19.オーロラのエネルギーは?

20.オーロラはどうして爆発するの?

 太陽風と地球磁場がお互いに作用し、起電力がつくられ、その一部がオーロラのエネルギーになっています。太陽風は地球の磁場の形を変え、地球の周りに磁気圏という空間をつくっています。磁気圏は、太陽風に流されて、太陽と反対側に彗星のような長い尻尾をもちます。この地球の尾っぽはとてもとても長く、月はおろか火星までも届いているということです。
 
プラズマが磁場を横切ると巨大な電力が発生する − これは電磁気学の基本法則です。言いかえれば、オーロラの中を流れる巨大な電流は、地球の磁気圏と太陽風が接するところにできる、宇宙の発電所で生み出されていることになります。この発電所からの放電現象がオーロラである、ともいえます。

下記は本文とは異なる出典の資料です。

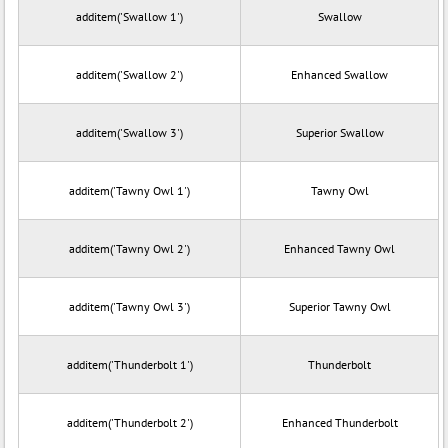
additem('Swallow 1')
Swallow
additem('Swallow 2')
Enhanced Swallow
additem('Swallow 3')
Superior Swallow
additem('Tawny Owl 1')
Tawny Owl
additem('Tawny Owl 2')
Enhanced Tawny Owl
additem('Tawny Owl 3')
Superior Tawny Owl
additem('Thunderbolt 1')
Thunderbolt
additem('Thunderbolt 2')
Enhanced Thunderbolt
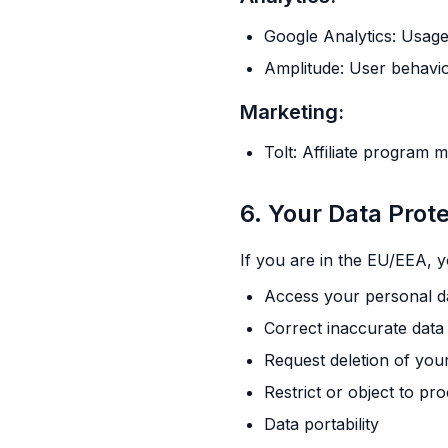
Google Analytics: Usage
Amplitude: User behavio
Marketing:
Tolt: Affiliate program
6. Your Data Prot
If you are in the EU/EEA, y
Access your personal d
Correct inaccurate data
Request deletion of you
Restrict or object to pr
Data portability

 ヒステリーと似ています。ふだんのストレスやイライラがたまって、あるときドーンと爆発するのです。火山、地震など、自然現象はほとんど全部、この形態をとります。つまり、エネルギーがどこかに貯えられ、あるきっかけで放出されるというわけです。
 
実は、オーロラのふるさとである、太陽フレアのエネルギー放出も同様のエネルギー過程であることがだんだんわかってきました。太陽のヒステリーで放出されたエネルギーが、地球でまたヒステリーを起こしている、ということになるでしょうか。
 
オーロラの場合は、磁気圏の尾っぽに、太陽風と地球磁場の相互作用でつくられたエネルギーが貯えられています。地球が磁場の長い尾っぽをもっているということ自体、エネルギーが貯えられていることと等価です。しかも、その尾っぽが細長くなればなるほど、貯えられたエネルギーが大きいことになります。ちょうど、ゴムでつくったパチンコのように、伸ばせば伸ばすほどそれを手で支えていることが難しくなりますね。くすぐられたり、ちょっとのきっかけで、玉は前へ放たれます。オーロラのエネルギーは、粒子のエネルギーとなり、磁力線に沿って地球の極地方へ進むのです。